The design of a blood pressure cuff allows the user to wrap it around the arm, just above the elbow at the level of the heart. The cuff is then inflated, putting pressure on the vessels and arteries. Once the cuff is fully inflated, it starts to deflate, and the return of bloodflow to the area is measured with a device which can measure the pressure of the returning blood against the walls of the artery. Some cuffs require the user to listen with a stethoscope for the distinctive sound of returning blood, while others take a reading automatically using internal sensors.
When a patient's blood pressure is taken, two numbers are recorded. The first is systolic blood pressure, and the second is diastolic blood pressure. These two numbers reflect the high and low points of the circulatory cycle, and they are written like this: 120/80. 120/80, incidentally, is a normal blood pressure reading. Some flexibility is available in this range, with people like children and athletes tending to have low blood pressure when compared to the norm. High blood pressure is a cause for concern, because it can develop into a medical problem.

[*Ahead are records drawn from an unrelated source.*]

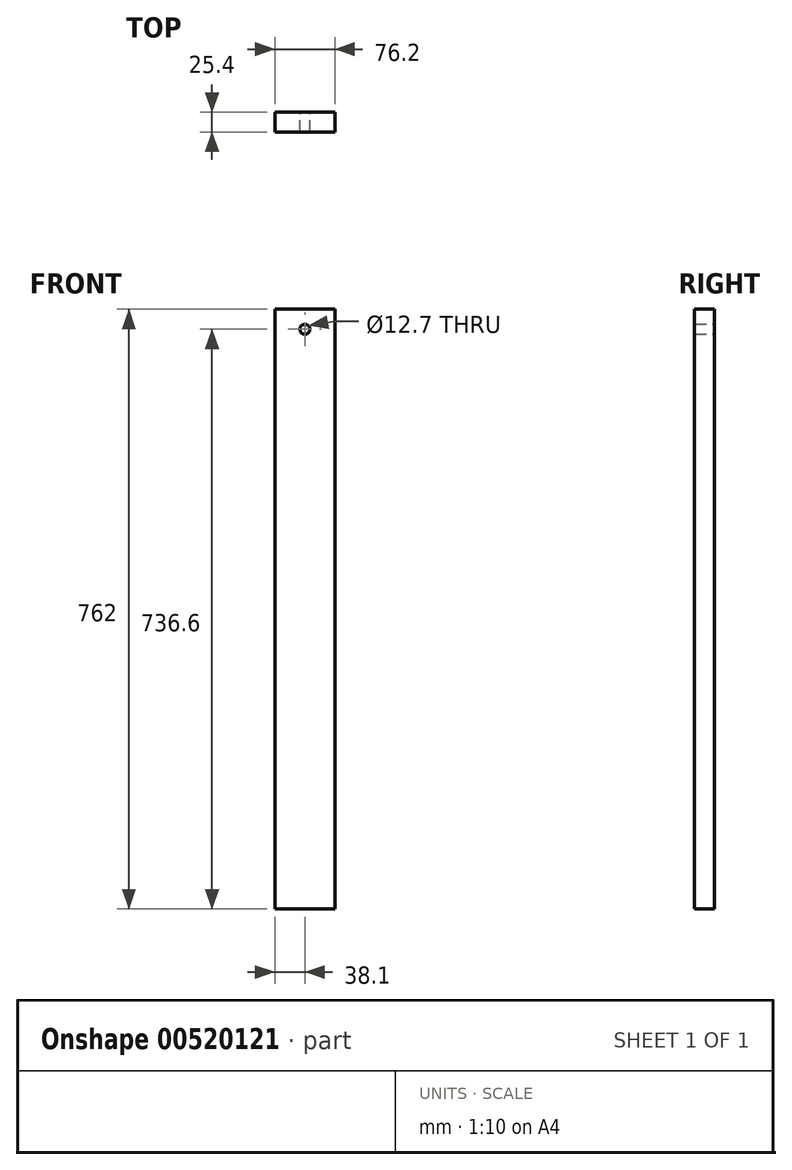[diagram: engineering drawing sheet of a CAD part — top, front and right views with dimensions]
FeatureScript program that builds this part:
annotation { "Feature Type Name" : "Feature", "Feature Type Description" : "" }
export const myFeature = defineFeature(function(context is Context, id is Id, definition is map)
    precondition{}
    {
        {
            var Q0;
            Q0=qCreatedBy(makeId("Front.planeOp"),FACE);
            var sketch = newSketch(context, id + "F0", { "sketchPlane" : qUnion([Q0])});
            skLineSegment(sketch, "E0", {"start": v(0, 0) * mm, "end": v(0, -762) * mm});
            skLineSegment(sketch, "E1", {"start": v(0, -762) * mm, "end": v(76.2, -762) * mm});
            skLineSegment(sketch, "E2", {"start": v(76.2, -762) * mm, "end": v(76.2, 0) * mm});
            skLineSegment(sketch, "E3", {"start": v(76.2, 0) * mm, "end": v(0, 0) * mm});
            skCircle(sketch, "E4", {"center": v(38.1, -25.4) * mm, "radius": 6.35 * mm});
            skSolve(sketch);
        }
        {
            var Q0;
            Q0=makeQuery(id+"F0.imprint","IMPRINT",FACE,{"disambiguationData":[TD([[makeQuery(id+"F0.imprint","IMPRINT",EDGE,{"derivedFrom":sQuery(id+"F0.wireOp",EDGE,"E0")}),1.0]])]});
            extrude(context, id + "F1", {"entities" : qUnion([Q0]), "depth" : 25.4 * mm, "offsetDistance" : 25.4 * mm});
        }
    });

Most blood pressure cuffs are manually inflated and deflated with the assistance of a bulb which is squeezed by the user. It is also possible to find a mechanized blood pressure cuff which inflates itself, like the blood pressure checker stations in some pharmacies. The pressure is measured with a device known as a sphygmomanometer, which can have a dial output or a digital output. Dials tend to be more accurate and reliable, but they are also easy to damage, and many medical offices use digital outputs for reliability.
When using a blood pressure cuff, it is important to be aware that the size of the cuff is very important. Cuffs which are improperly fitted will give out an inaccurate reading. Larger adults especially tend to receive inaccurate blood pressure readings as the result of a cuff which is too small. Asking for a larger blood pressure cuff is highly recommended, to ensure that the reading is correct.
I'm very glad the article mentions making sure the nurse doesn't take one's blood pressure with a cuff that is too small. The readings will not be accurate.
I'm one of those people who doesn't really do well with the electronic cuffs. They'll inflate, but apparently, have a hard time getting a reading. The nurse almost always has to take my BP manually, anyway.
My nurse practitioner says she would rather take a BP manually because she says, "I believe what I can hear."
Make sure you always ask for the large cuff if you know you have larger arms.